▼
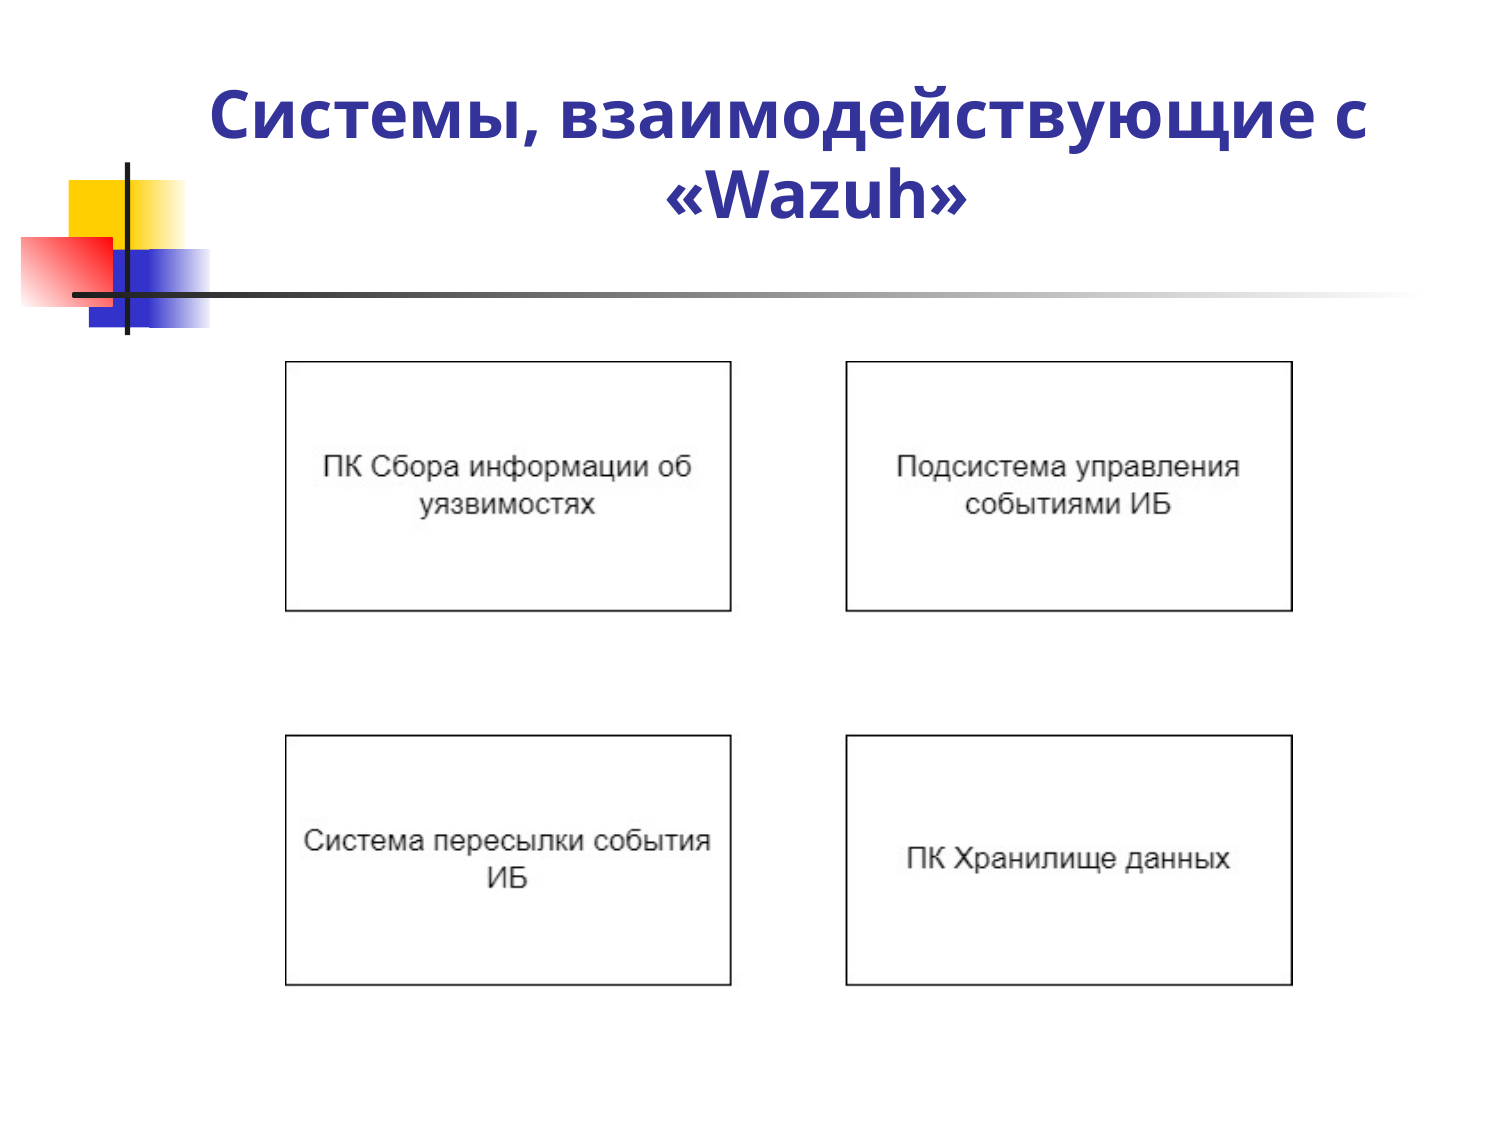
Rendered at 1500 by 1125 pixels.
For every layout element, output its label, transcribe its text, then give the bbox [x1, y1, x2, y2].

text_box Системы, взаимодействующие с «Wazuh» [149, 78, 1429, 240]
picture [285, 361, 1293, 988]
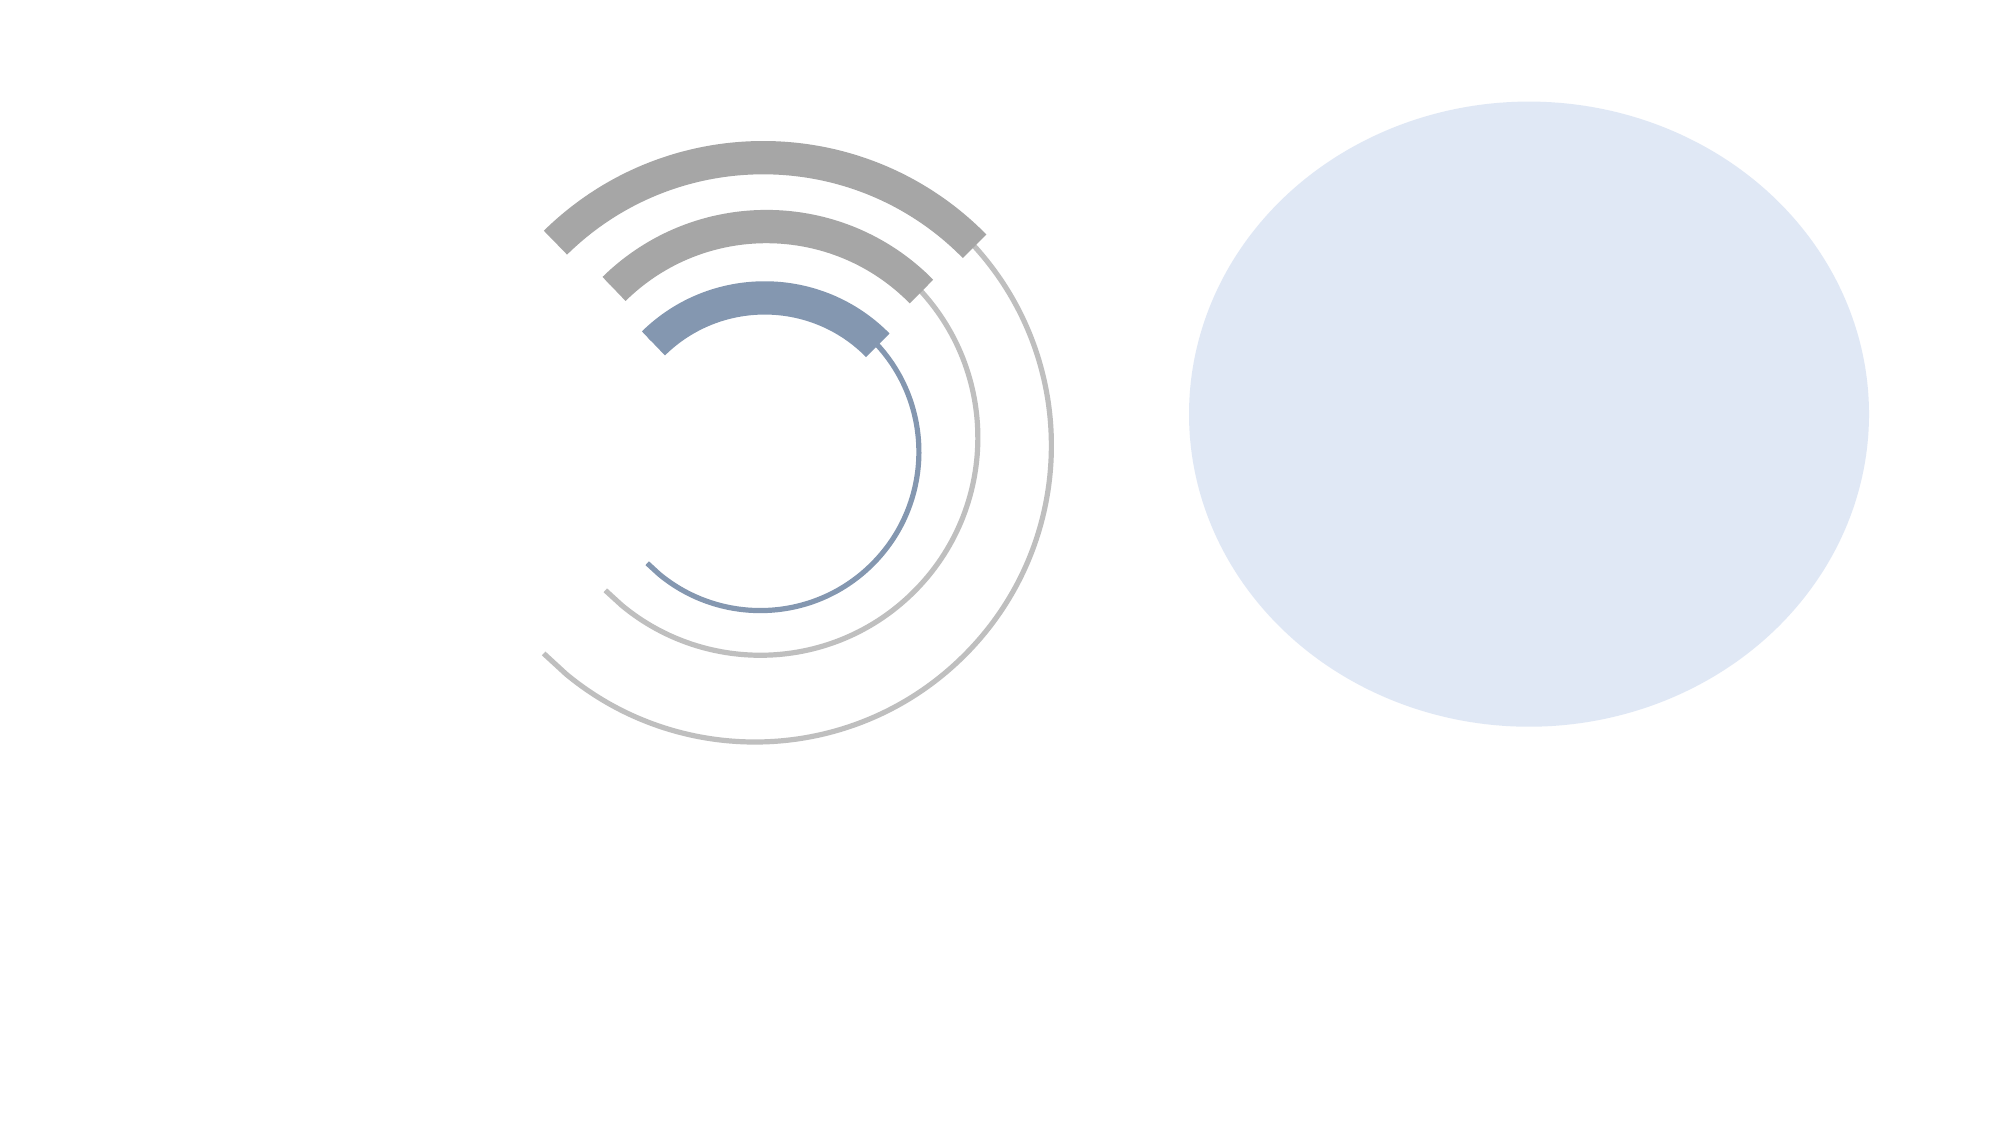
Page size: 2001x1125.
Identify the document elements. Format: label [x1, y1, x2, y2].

text_box [458, 96, 1052, 742]
text_box [542, 181, 978, 656]
text_box [1187, 100, 1871, 728]
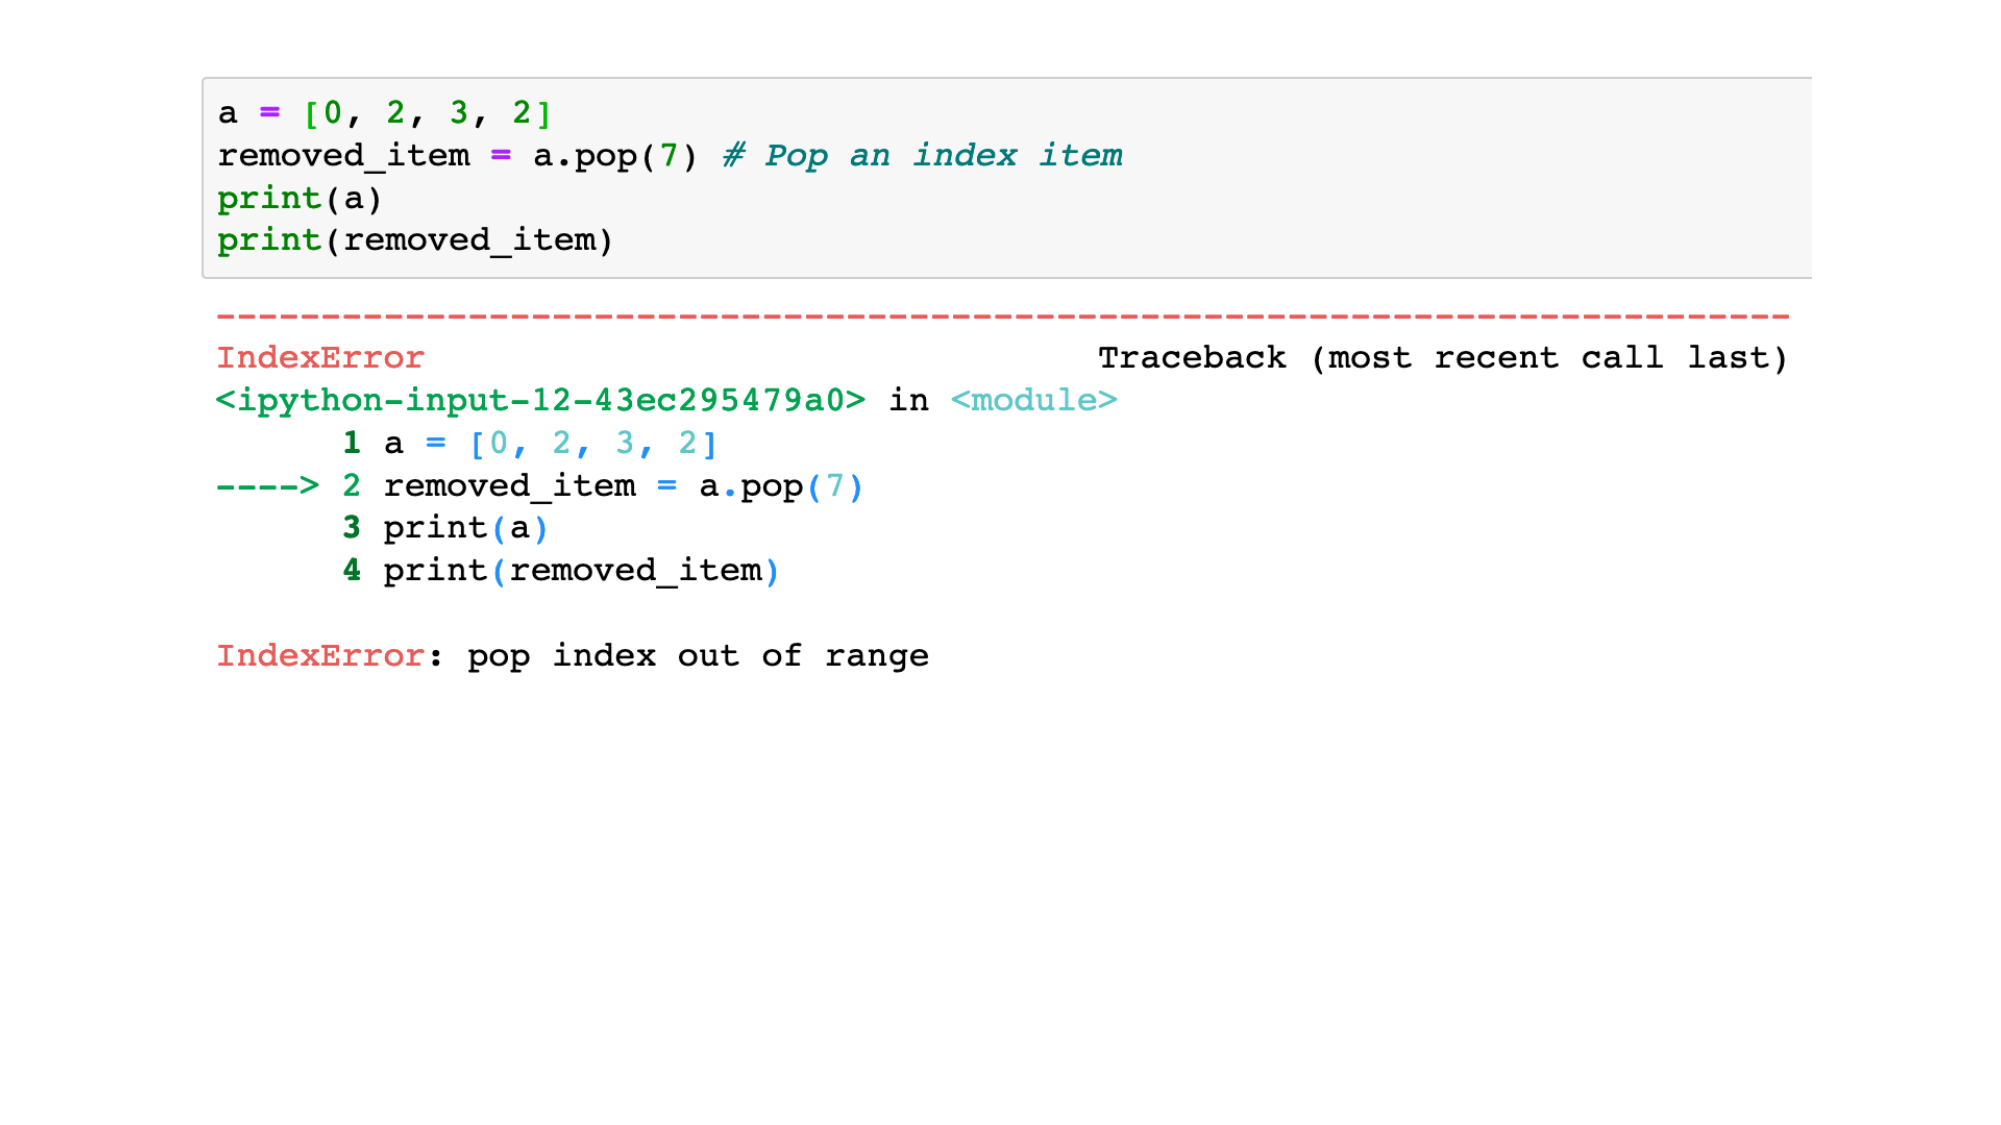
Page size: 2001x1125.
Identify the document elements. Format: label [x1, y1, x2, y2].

picture [70, 56, 1914, 1091]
▲
EXERCISE REQUIREMENTS: Each record above is to be copied out exactly; its pictures are not.

EXERCISE RESPONSE:
Rendered at 1500 by 1125 pixels.
For every layout element, output its label, transcribe its text, then give the bbox [x1, y1, x2, y2].

text_box Системы, взаимодействующие с «Wazuh» [149, 78, 1429, 240]
picture [285, 361, 1293, 988]
Page size: 2001x1125.
Identify the document elements. Format: label [x1, y1, x2, y2].

text_box [458, 96, 1052, 742]
text_box [542, 181, 978, 656]
text_box [1187, 100, 1871, 728]
Page size: 2001x1125.
Identify the document elements. Format: label [x1, y1, x2, y2].

picture [70, 56, 1914, 1091]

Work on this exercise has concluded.